When the Council of the District of Columbia determined to cease having certain minor traffic violations treated as offenses prosecuted in the trial court I am persuaded that such determination, as enacted in the Traffic Adjudication Act of 1978, passes statutory and constitutional muster. The Act does not run afoul of the Home Rule Act since it is neither an act "with respect to any provision of title 23 . . . (relating to criminal procedure), or with respect to any provision . . . of titles 22 or 24 . . . (relating to crimes and treatment of prisoners)", nor is it an act "with respect to any provision of title 11 . . . (relating to organization and jurisdiction of the District of Columbia courts)." See D.C. Code 1978 Supp., § 1-147(a)(4) and (9).
"Serious offenders" are specifically excepted from the reach of the Act.
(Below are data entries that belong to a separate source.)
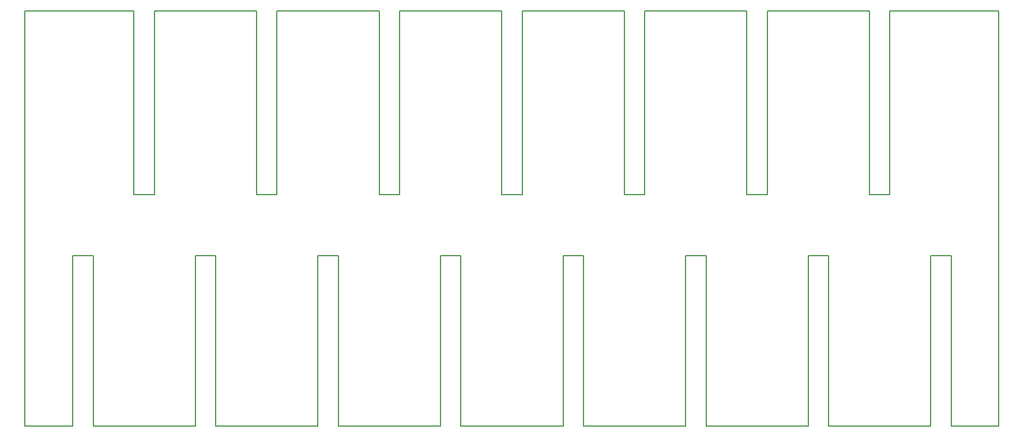
<source format=gbr>
G04 #@! TF.FileFunction,Other,User*
%FSLAX46Y46*%
G04 Gerber Fmt 4.6, Leading zero omitted, Abs format (unit mm)*
G04 Created by KiCad (PCBNEW 4.0.7) date 12/27/24 21:57:26*
%MOMM*%
%LPD*%
G01*
G04 APERTURE LIST*
%ADD10C,0.100000*%
%ADD11C,0.200000*%
G04 APERTURE END LIST*
D10*
D11*
X161000000Y-83000000D02*
X168000000Y-83000000D01*
X161000000Y-58000000D02*
X161000000Y-83000000D01*
X158000000Y-58000000D02*
X161000000Y-58000000D01*
X158000000Y-83000000D02*
X158000000Y-58000000D01*
X143000000Y-83000000D02*
X158000000Y-83000000D01*
X143000000Y-58000000D02*
X143000000Y-83000000D01*
X140000000Y-58000000D02*
X143000000Y-58000000D01*
X140000000Y-83000000D02*
X140000000Y-58000000D01*
X125000000Y-83000000D02*
X140000000Y-83000000D01*
X125000000Y-58000000D02*
X125000000Y-83000000D01*
X122000000Y-58000000D02*
X125000000Y-58000000D01*
X122000000Y-83000000D02*
X122000000Y-58000000D01*
X107000000Y-83000000D02*
X122000000Y-83000000D01*
X107000000Y-58000000D02*
X107000000Y-83000000D01*
X104000000Y-58000000D02*
X107000000Y-58000000D01*
X104000000Y-83000000D02*
X104000000Y-58000000D01*
X103000000Y-83000000D02*
X104000000Y-83000000D01*
X89000000Y-83000000D02*
X103000000Y-83000000D01*
X89000000Y-58000000D02*
X89000000Y-83000000D01*
X86000000Y-58000000D02*
X89000000Y-58000000D01*
X86000000Y-83000000D02*
X86000000Y-58000000D01*
X71000000Y-83000000D02*
X86000000Y-83000000D01*
X71000000Y-58000000D02*
X71000000Y-83000000D01*
X68000000Y-58000000D02*
X71000000Y-58000000D01*
X68000000Y-83000000D02*
X68000000Y-58000000D01*
X53000000Y-83000000D02*
X68000000Y-83000000D01*
X53000000Y-58000000D02*
X53000000Y-83000000D01*
X50000000Y-58000000D02*
X53000000Y-58000000D01*
X50000000Y-83000000D02*
X50000000Y-58000000D01*
X35000000Y-83000000D02*
X50000000Y-83000000D01*
X168000000Y-22000000D02*
X168000000Y-83000000D01*
X152000000Y-22000000D02*
X168000000Y-22000000D01*
X152000000Y-49000000D02*
X152000000Y-22000000D01*
X149000000Y-49000000D02*
X152000000Y-49000000D01*
X149000000Y-22000000D02*
X149000000Y-49000000D01*
X148000000Y-22000000D02*
X149000000Y-22000000D01*
X134000000Y-22000000D02*
X148000000Y-22000000D01*
X134000000Y-49000000D02*
X134000000Y-22000000D01*
X131000000Y-49000000D02*
X134000000Y-49000000D01*
X131000000Y-22000000D02*
X131000000Y-49000000D01*
X116000000Y-22000000D02*
X131000000Y-22000000D01*
X116000000Y-49000000D02*
X116000000Y-22000000D01*
X113000000Y-49000000D02*
X116000000Y-49000000D01*
X113000000Y-22000000D02*
X113000000Y-49000000D01*
X98000000Y-22000000D02*
X113000000Y-22000000D01*
X98000000Y-49000000D02*
X98000000Y-22000000D01*
X95000000Y-49000000D02*
X98000000Y-49000000D01*
X95000000Y-22000000D02*
X95000000Y-49000000D01*
X80000000Y-22000000D02*
X95000000Y-22000000D01*
X80000000Y-49000000D02*
X80000000Y-22000000D01*
X77000000Y-49000000D02*
X80000000Y-49000000D01*
X77000000Y-22000000D02*
X77000000Y-49000000D01*
X76000000Y-22000000D02*
X77000000Y-22000000D01*
X62000000Y-22000000D02*
X76000000Y-22000000D01*
X62000000Y-49000000D02*
X62000000Y-22000000D01*
X59000000Y-49000000D02*
X62000000Y-49000000D01*
X59000000Y-22000000D02*
X59000000Y-49000000D01*
X44000000Y-22000000D02*
X59000000Y-22000000D01*
X44000000Y-49000000D02*
X44000000Y-22000000D01*
X41000000Y-49000000D02*
X44000000Y-49000000D01*
X41000000Y-22000000D02*
X41000000Y-49000000D01*
X25000000Y-22000000D02*
X41000000Y-22000000D01*
X25000000Y-83000000D02*
X25000000Y-22000000D01*
X32000000Y-83000000D02*
X25000000Y-83000000D01*
X32000000Y-58000000D02*
X32000000Y-83000000D01*
X35000000Y-58000000D02*
X32000000Y-58000000D01*
X35000000Y-83000000D02*
X35000000Y-58000000D01*
M02*

</source>
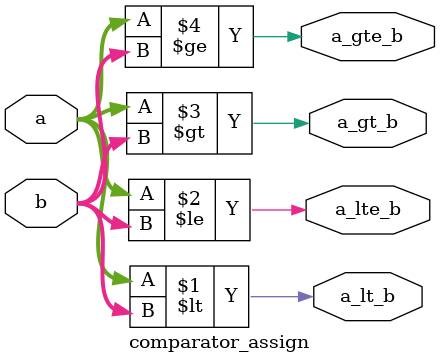
<source format=v>
module comparator_assign(a, b, a_lt_b, a_lte_b, a_gt_b, a_gte_b);
    input [3:0] a, b;
    output a_lt_b, a_gt_b, a_lte_b, a_gte_b;
    
    assign a_lt_b = a < b;
    assign a_lte_b = a <= b;
    assign a_gt_b = a > b;
    assign a_gte_b = a >= b;
endmodule
</source>
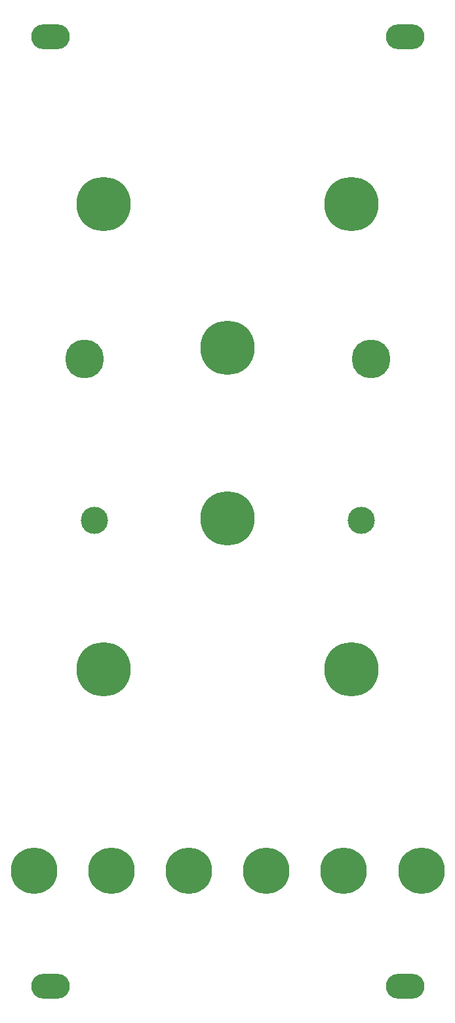
<source format=gbr>
%TF.GenerationSoftware,KiCad,Pcbnew,(5.99.0-12348-g4b436fb86d)*%
%TF.CreationDate,2021-09-22T22:40:44+01:00*%
%TF.ProjectId,Addatone Panel,41646461-746f-46e6-9520-50616e656c2e,rev?*%
%TF.SameCoordinates,Original*%
%TF.FileFunction,Soldermask,Top*%
%TF.FilePolarity,Negative*%
%FSLAX46Y46*%
G04 Gerber Fmt 4.6, Leading zero omitted, Abs format (unit mm)*
G04 Created by KiCad (PCBNEW (5.99.0-12348-g4b436fb86d)) date 2021-09-22 22:40:44*
%MOMM*%
%LPD*%
G01*
G04 APERTURE LIST*
%ADD10O,5.000000X3.200000*%
%ADD11C,7.000000*%
%ADD12C,6.000000*%
%ADD13C,5.000000*%
%ADD14C,3.500000*%
G04 APERTURE END LIST*
D10*
X152900000Y-43400000D03*
X107100000Y-43400000D03*
X152900000Y-165900000D03*
X107100000Y-165900000D03*
D11*
X114010000Y-64990000D03*
X146000000Y-65000000D03*
X130000000Y-83500000D03*
X130000000Y-105500000D03*
X114000000Y-125000000D03*
X146000000Y-125000000D03*
D12*
X105000000Y-151000000D03*
X115000000Y-151000000D03*
X125000000Y-151000000D03*
X135000000Y-151000000D03*
X145000000Y-151000000D03*
X155000000Y-151000000D03*
D13*
X111500000Y-84950000D03*
X148500000Y-84950000D03*
D14*
X112750000Y-105750000D03*
X147250000Y-105750000D03*
M02*

</source>
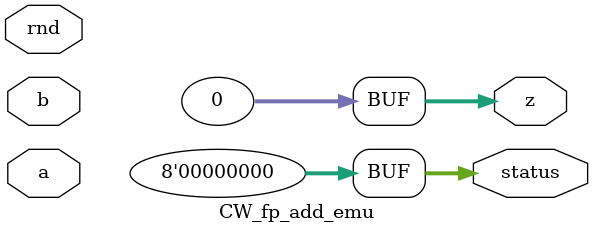
<source format=sv>
module CW_fp_add_emu (a, b, rnd, z, status);

parameter sig_width = 23;
parameter exp_width = 8;
parameter ieee_compliance = 1;
parameter ieee_NaN_compliance = 0;

input [sig_width + exp_width:0] a, b;
input [2:0] rnd;
output [sig_width + exp_width:0] z;
output [7:0] status;

assign status = 0;
assign z = 0;

endmodule

</source>
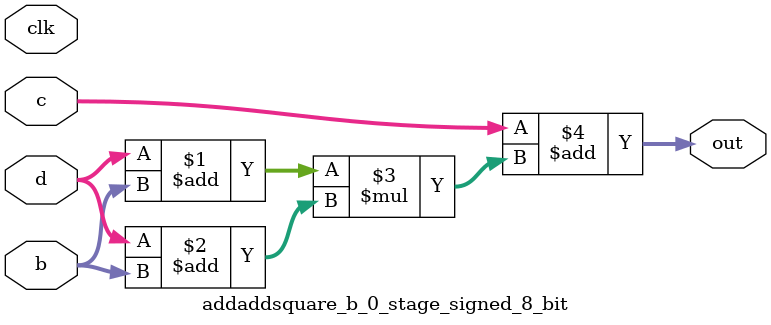
<source format=sv>
(* use_dsp = "yes" *) module addaddsquare_b_0_stage_signed_8_bit(
	input signed [7:0] b,
	input signed [7:0] c,
	input signed [7:0] d,
	output [7:0] out,
	input clk);

	assign out = c + ((d + b) * (d + b));
endmodule

</source>
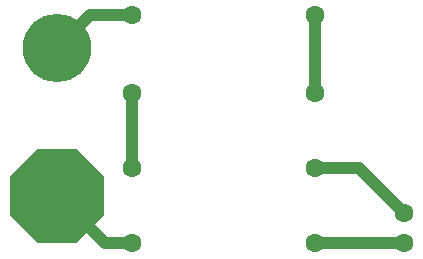
<source format=gtl>
G04 Layer: TopLayer*
G04 EasyEDA v6.5.46, 2025-04-01 09:14:14*
G04 1996200714a44a3eb265968e1dc72ee3,f9b916e08b964ccb92d809278d751d93,10*
G04 Gerber Generator version 0.2*
G04 Scale: 100 percent, Rotated: No, Reflected: No *
G04 Dimensions in millimeters *
G04 leading zeros omitted , absolute positions ,4 integer and 5 decimal *
%FSLAX45Y45*%
%MOMM*%

%AMMACRO1*4,1,8,-4,1.6569,-1.6569,4,1.6568,4,4,1.6569,4,-1.6568,1.6568,-4,-1.6569,-4,-4,-1.6568,-4,1.6569,0*%
%ADD10C,1.0000*%
%ADD11C,5.8000*%
%ADD12MACRO1*%
%ADD13C,1.6000*%

%LPD*%
D10*
X1079195Y2209800D02*
G01*
X721207Y2209800D01*
X444500Y1933094D01*
X2629204Y2209800D02*
G01*
X2629204Y1549400D01*
X2629209Y914400D02*
G01*
X2997200Y914400D01*
X3378200Y533400D01*
X3378200Y279400D02*
G01*
X2629209Y279400D01*
X1079195Y1549400D02*
G01*
X1079195Y914400D01*
X1079195Y279400D02*
G01*
X848207Y279400D01*
X444500Y683097D01*
D11*
G01*
X444500Y1933092D03*
D12*
G01*
X444500Y683097D03*
D13*
G01*
X1079195Y2209800D03*
G01*
X2629204Y2209800D03*
G01*
X1079195Y1549400D03*
G01*
X2629204Y1549400D03*
G01*
X1079195Y914400D03*
G01*
X2629204Y914400D03*
G01*
X1079195Y279400D03*
G01*
X2629204Y279400D03*
G01*
X3378200Y533400D03*
G01*
X3378200Y279400D03*
M02*

</source>
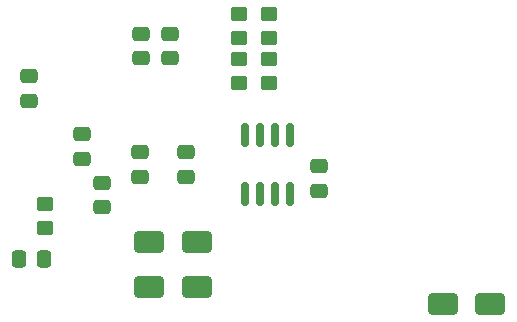
<source format=gbr>
%TF.GenerationSoftware,KiCad,Pcbnew,8.0.1*%
%TF.CreationDate,2024-03-27T10:15:15-03:00*%
%TF.ProjectId,CPU Stm32G431,43505520-5374-46d3-9332-473433312e6b,rev?*%
%TF.SameCoordinates,Original*%
%TF.FileFunction,Paste,Bot*%
%TF.FilePolarity,Positive*%
%FSLAX46Y46*%
G04 Gerber Fmt 4.6, Leading zero omitted, Abs format (unit mm)*
G04 Created by KiCad (PCBNEW 8.0.1) date 2024-03-27 10:15:15*
%MOMM*%
%LPD*%
G01*
G04 APERTURE LIST*
G04 Aperture macros list*
%AMRoundRect*
0 Rectangle with rounded corners*
0 $1 Rounding radius*
0 $2 $3 $4 $5 $6 $7 $8 $9 X,Y pos of 4 corners*
0 Add a 4 corners polygon primitive as box body*
4,1,4,$2,$3,$4,$5,$6,$7,$8,$9,$2,$3,0*
0 Add four circle primitives for the rounded corners*
1,1,$1+$1,$2,$3*
1,1,$1+$1,$4,$5*
1,1,$1+$1,$6,$7*
1,1,$1+$1,$8,$9*
0 Add four rect primitives between the rounded corners*
20,1,$1+$1,$2,$3,$4,$5,0*
20,1,$1+$1,$4,$5,$6,$7,0*
20,1,$1+$1,$6,$7,$8,$9,0*
20,1,$1+$1,$8,$9,$2,$3,0*%
G04 Aperture macros list end*
%ADD10RoundRect,0.250000X-0.337500X-0.475000X0.337500X-0.475000X0.337500X0.475000X-0.337500X0.475000X0*%
%ADD11RoundRect,0.250000X-1.000000X-0.650000X1.000000X-0.650000X1.000000X0.650000X-1.000000X0.650000X0*%
%ADD12RoundRect,0.150000X0.150000X-0.825000X0.150000X0.825000X-0.150000X0.825000X-0.150000X-0.825000X0*%
%ADD13RoundRect,0.250000X0.450000X-0.350000X0.450000X0.350000X-0.450000X0.350000X-0.450000X-0.350000X0*%
%ADD14RoundRect,0.250000X-0.475000X0.337500X-0.475000X-0.337500X0.475000X-0.337500X0.475000X0.337500X0*%
%ADD15RoundRect,0.250000X-0.450000X0.350000X-0.450000X-0.350000X0.450000X-0.350000X0.450000X0.350000X0*%
%ADD16RoundRect,0.250000X1.000000X0.650000X-1.000000X0.650000X-1.000000X-0.650000X1.000000X-0.650000X0*%
%ADD17RoundRect,0.250000X0.475000X-0.337500X0.475000X0.337500X-0.475000X0.337500X-0.475000X-0.337500X0*%
G04 APERTURE END LIST*
D10*
%TO.C,C17*%
X141362500Y-112400000D03*
X143437500Y-112400000D03*
%TD*%
D11*
%TO.C,D3*%
X152380000Y-111000000D03*
X156380000Y-111000000D03*
%TD*%
D12*
%TO.C,U2*%
X164285000Y-106895000D03*
X163015000Y-106895000D03*
X161745000Y-106895000D03*
X160475000Y-106895000D03*
X160475000Y-101945000D03*
X161745000Y-101945000D03*
X163015000Y-101945000D03*
X164285000Y-101945000D03*
%TD*%
D13*
%TO.C,R7*%
X160000000Y-97500000D03*
X160000000Y-95500000D03*
%TD*%
D14*
%TO.C,C14*%
X151600000Y-103362500D03*
X151600000Y-105437500D03*
%TD*%
%TO.C,C12*%
X148400000Y-105962500D03*
X148400000Y-108037500D03*
%TD*%
D15*
%TO.C,R5*%
X162500000Y-91700000D03*
X162500000Y-93700000D03*
%TD*%
D13*
%TO.C,R6*%
X162500000Y-97500000D03*
X162500000Y-95500000D03*
%TD*%
D11*
%TO.C,D4*%
X152375000Y-114800000D03*
X156375000Y-114800000D03*
%TD*%
D14*
%TO.C,C15*%
X146700000Y-101862500D03*
X146700000Y-103937500D03*
%TD*%
%TO.C,C13*%
X151700000Y-93362500D03*
X151700000Y-95437500D03*
%TD*%
%TO.C,C16*%
X155500000Y-103362500D03*
X155500000Y-105437500D03*
%TD*%
%TO.C,C11*%
X154100000Y-93362500D03*
X154100000Y-95437500D03*
%TD*%
D16*
%TO.C,D5*%
X181240000Y-116200000D03*
X177240000Y-116200000D03*
%TD*%
D15*
%TO.C,R4*%
X160000000Y-91700000D03*
X160000000Y-93700000D03*
%TD*%
D13*
%TO.C,R1*%
X143500000Y-109800000D03*
X143500000Y-107800000D03*
%TD*%
D17*
%TO.C,C6*%
X166700000Y-106637500D03*
X166700000Y-104562500D03*
%TD*%
D14*
%TO.C,C1*%
X142200000Y-96962500D03*
X142200000Y-99037500D03*
%TD*%
M02*

</source>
D.C. Code 1980 Supp., § 40-1111. In the instant case, appellees were found by a hearing examiner, respectively, to have failed to give full time and attention while operating a motor vehicle, turning left from the wrong lane and changing lanes without caution, and passing a red light.
In addition, the Act clearly meets the dictates of due process by providing for a hearing before a fine can be imposed or attendance at traffic school can be required of those who are found by the examiner to have committed traffic and parking infractions. The Act also creates an Appeals Board to provide administrative review of examiners' decisions and permits an application to the trial court for an allowance of an appeal so that there is a form of judicial review.
Decisions that suspend or revoke a driver's license are to be reviewed pursuant to the District of Columbia Administrative Procedure Act. D.C. Code 1980 Supp., § 40-1125.
I am not persuaded that these newly-constituted proceedings to dispose of this limited group of vehicular and pedestrian infractions constitute contested cases and so must be governed by the DCAPA. The term "contested case" has an established meaning within the context of administrative law. However, the Council, as enunciated in its Statement of Purpose and in the exercise of its police powers, was attempting by the Act to create "a uniform and more expeditious system . . . for the disposition of traffic offenses." (Emphasis added.) To me, the Council by enacting the Act was attempting to divert criminal cases from the crowded dockets of the trial court into a different and more efficient system of disposition by civilian authority. I would analogize this to the use of United States Magistrates to dispose of minor criminal offenses to prevent further burgeoning of the federal district court dockets. See 18 U.S.C. § 3401.
Accordingly, I agree that the order of dismissal for want of jurisdiction must be reversed.